■ Task brief: Copy everything from the line containing "The value at" down to the line containing "What is the sum of all values?", changing "series names" to "data series" and leaving everything else unchanged. Return only those lines.

[Material provided Boundary: Start]

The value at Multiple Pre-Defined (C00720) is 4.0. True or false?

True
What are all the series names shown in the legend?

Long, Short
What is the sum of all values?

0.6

[Material provided Boundary: End]
[Material provided Boundary: Start]

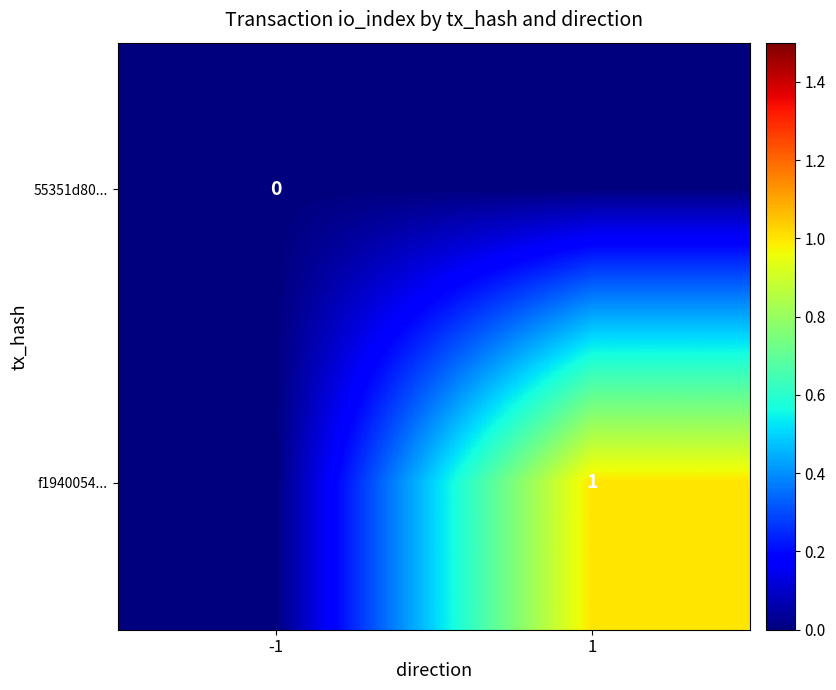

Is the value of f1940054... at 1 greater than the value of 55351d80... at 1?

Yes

[Material provided Boundary: End]
[Material provided Boundary: Start]

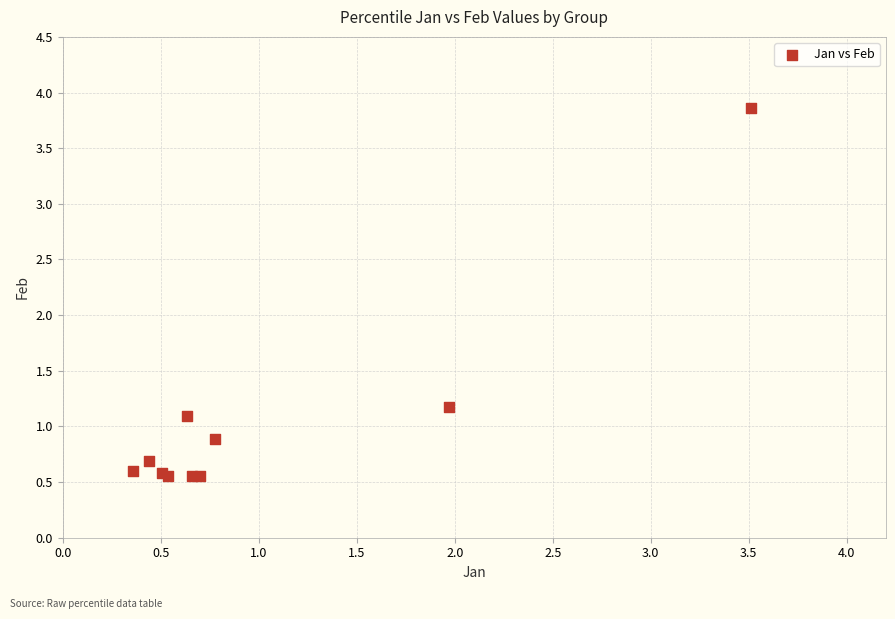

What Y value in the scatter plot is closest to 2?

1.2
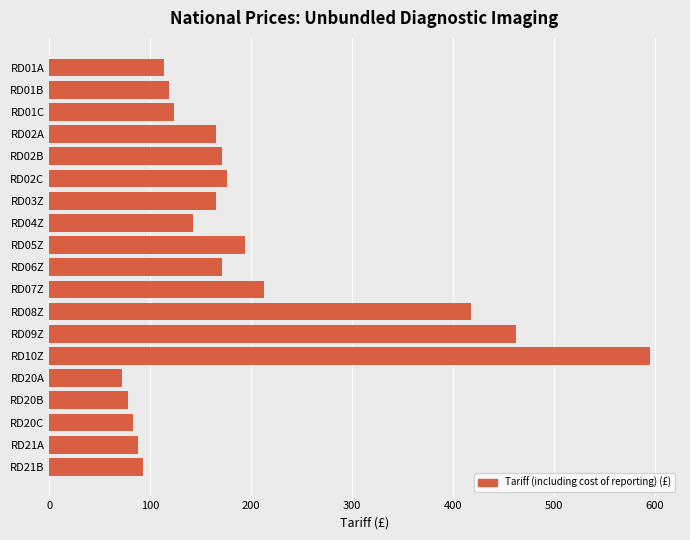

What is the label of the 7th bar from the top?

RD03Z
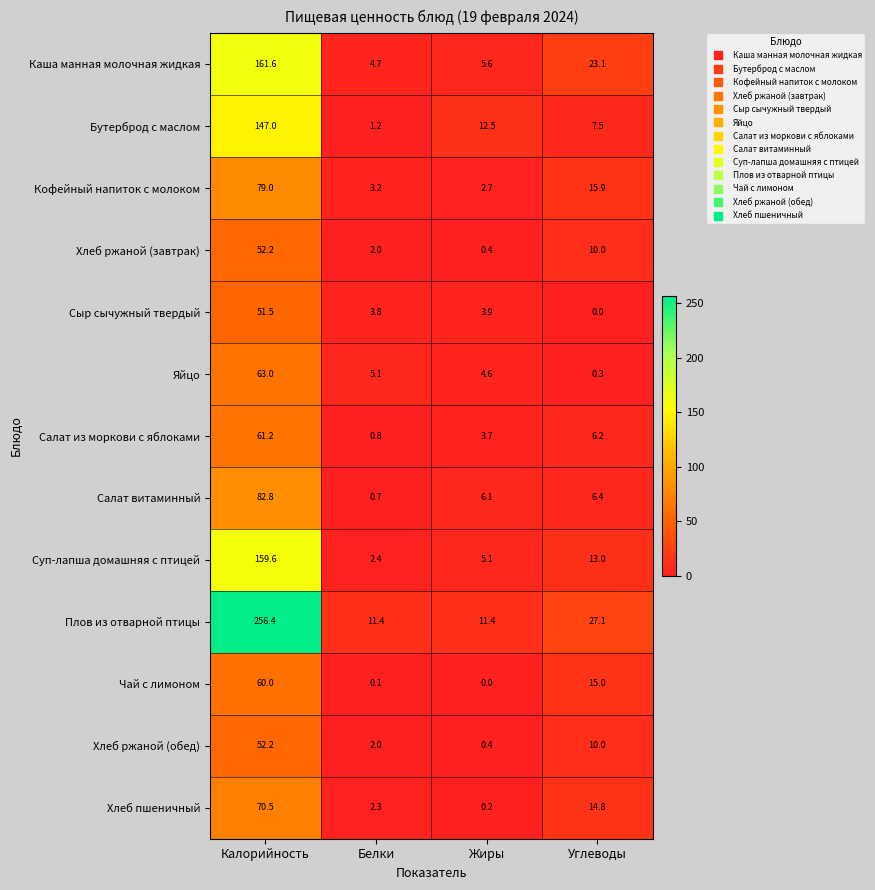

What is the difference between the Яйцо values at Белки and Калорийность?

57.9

[Material provided Boundary: End]

■ Solved problem:
The value at Multiple Pre-Defined (C00720) is 4.0. True or false?

True
What are all the data series shown in the legend?

Long, Short
What is the sum of all values?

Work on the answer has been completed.